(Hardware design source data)
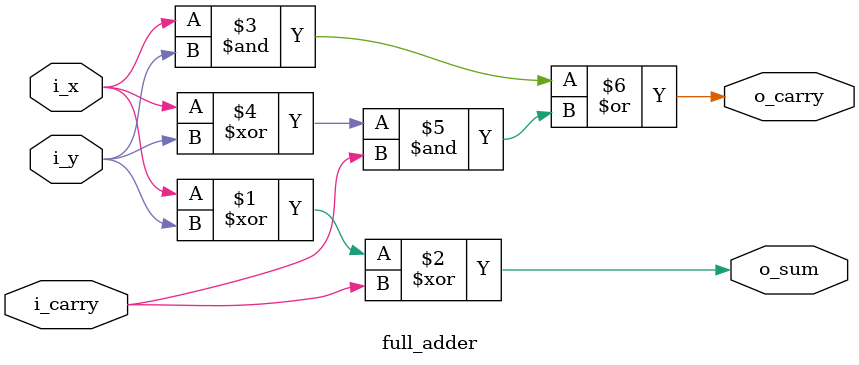
<source format=v>
`include "../../libs/cmos_cells.v"

module full_adder
(
  input wire i_x, i_y, i_carry,
  output wire o_sum, o_carry
);

  assign o_sum = i_x ^ i_y ^ i_carry;
  assign o_carry = i_x & i_y | (i_x ^ i_y) & i_carry;

endmodule

</source>
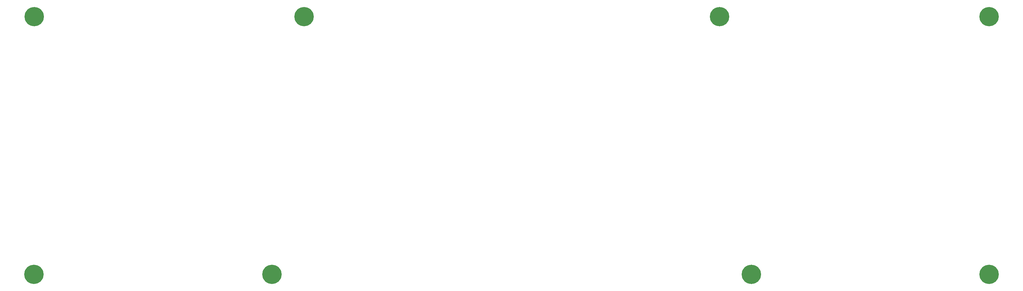
<source format=gbr>
%TF.GenerationSoftware,KiCad,Pcbnew,(6.0.7)*%
%TF.CreationDate,2022-10-09T17:04:34+02:00*%
%TF.ProjectId,skoosk backplate,736b6f6f-736b-4206-9261-636b706c6174,rev?*%
%TF.SameCoordinates,Original*%
%TF.FileFunction,Soldermask,Top*%
%TF.FilePolarity,Negative*%
%FSLAX46Y46*%
G04 Gerber Fmt 4.6, Leading zero omitted, Abs format (unit mm)*
G04 Created by KiCad (PCBNEW (6.0.7)) date 2022-10-09 17:04:34*
%MOMM*%
%LPD*%
G01*
G04 APERTURE LIST*
%ADD10C,5.400000*%
G04 APERTURE END LIST*
D10*
%TO.C,H1*%
X5588000Y-14147800D03*
%TD*%
%TO.C,H2*%
X81026000Y-14147800D03*
%TD*%
%TO.C,H7*%
X206095600Y-86283800D03*
%TD*%
%TO.C,H3*%
X197205600Y-14147800D03*
%TD*%
%TO.C,H8*%
X272567400Y-86258400D03*
%TD*%
%TO.C,H6*%
X72059800Y-86283800D03*
%TD*%
%TO.C,H4*%
X272592800Y-14173200D03*
%TD*%
%TO.C,H5*%
X5562600Y-86309200D03*
%TD*%
M02*

</source>
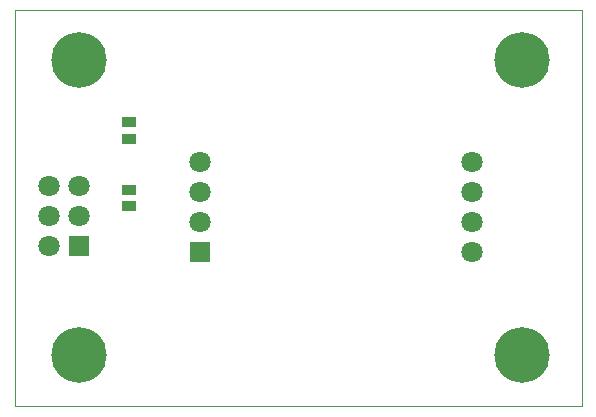
<source format=gts>
G04*
G04 #@! TF.GenerationSoftware,Altium Limited,Altium Designer,19.1.9 (167)*
G04*
G04 Layer_Color=8388736*
%FSLAX25Y25*%
%MOIN*%
G70*
G01*
G75*
%ADD12C,0.00394*%
%ADD14R,0.04737X0.03556*%
%ADD15C,0.07099*%
%ADD16R,0.07099X0.07099*%
%ADD17C,0.18517*%
D12*
X-21500Y-115500D02*
Y16500D01*
Y-115500D02*
X167500D01*
Y16500D01*
X-21500D02*
X167500D01*
D14*
X16500Y-26256D02*
D03*
Y-20744D02*
D03*
Y-48756D02*
D03*
Y-43244D02*
D03*
D15*
X130776Y-64000D02*
D03*
Y-54000D02*
D03*
Y-44000D02*
D03*
Y-34000D02*
D03*
X40200Y-54000D02*
D03*
Y-44000D02*
D03*
Y-34000D02*
D03*
X0Y-52000D02*
D03*
Y-42000D02*
D03*
X-10000Y-62000D02*
D03*
Y-52000D02*
D03*
Y-42000D02*
D03*
D16*
X40200Y-64000D02*
D03*
X0Y-62000D02*
D03*
D17*
X147638Y0D02*
D03*
Y-98425D02*
D03*
X0D02*
D03*
Y0D02*
D03*
M02*

</source>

◆ Exercise requirements: The answer must be an exact copy of every record above, minus the pictures.

◆ Solution to this problem:
<source format=v>
`include "../../libs/cmos_cells.v"

module full_adder
(
  input wire i_x, i_y, i_carry,
  output wire o_sum, o_carry
);

  assign o_sum = i_x ^ i_y ^ i_carry;
  assign o_carry = i_x & i_y | (i_x ^ i_y) & i_carry;

endmodule

</source>
<source format=gbr>
%TF.GenerationSoftware,KiCad,Pcbnew,(6.0.7)*%
%TF.CreationDate,2022-10-09T17:04:34+02:00*%
%TF.ProjectId,skoosk backplate,736b6f6f-736b-4206-9261-636b706c6174,rev?*%
%TF.SameCoordinates,Original*%
%TF.FileFunction,Soldermask,Top*%
%TF.FilePolarity,Negative*%
%FSLAX46Y46*%
G04 Gerber Fmt 4.6, Leading zero omitted, Abs format (unit mm)*
G04 Created by KiCad (PCBNEW (6.0.7)) date 2022-10-09 17:04:34*
%MOMM*%
%LPD*%
G01*
G04 APERTURE LIST*
%ADD10C,5.400000*%
G04 APERTURE END LIST*
D10*
%TO.C,H1*%
X5588000Y-14147800D03*
%TD*%
%TO.C,H2*%
X81026000Y-14147800D03*
%TD*%
%TO.C,H7*%
X206095600Y-86283800D03*
%TD*%
%TO.C,H3*%
X197205600Y-14147800D03*
%TD*%
%TO.C,H8*%
X272567400Y-86258400D03*
%TD*%
%TO.C,H6*%
X72059800Y-86283800D03*
%TD*%
%TO.C,H4*%
X272592800Y-14173200D03*
%TD*%
%TO.C,H5*%
X5562600Y-86309200D03*
%TD*%
M02*

</source>
<source format=gts>
G04*
G04 #@! TF.GenerationSoftware,Altium Limited,Altium Designer,19.1.9 (167)*
G04*
G04 Layer_Color=8388736*
%FSLAX25Y25*%
%MOIN*%
G70*
G01*
G75*
%ADD12C,0.00394*%
%ADD14R,0.04737X0.03556*%
%ADD15C,0.07099*%
%ADD16R,0.07099X0.07099*%
%ADD17C,0.18517*%
D12*
X-21500Y-115500D02*
Y16500D01*
Y-115500D02*
X167500D01*
Y16500D01*
X-21500D02*
X167500D01*
D14*
X16500Y-26256D02*
D03*
Y-20744D02*
D03*
Y-48756D02*
D03*
Y-43244D02*
D03*
D15*
X130776Y-64000D02*
D03*
Y-54000D02*
D03*
Y-44000D02*
D03*
Y-34000D02*
D03*
X40200Y-54000D02*
D03*
Y-44000D02*
D03*
Y-34000D02*
D03*
X0Y-52000D02*
D03*
Y-42000D02*
D03*
X-10000Y-62000D02*
D03*
Y-52000D02*
D03*
Y-42000D02*
D03*
D16*
X40200Y-64000D02*
D03*
X0Y-62000D02*
D03*
D17*
X147638Y0D02*
D03*
Y-98425D02*
D03*
X0D02*
D03*
Y0D02*
D03*
M02*

</source>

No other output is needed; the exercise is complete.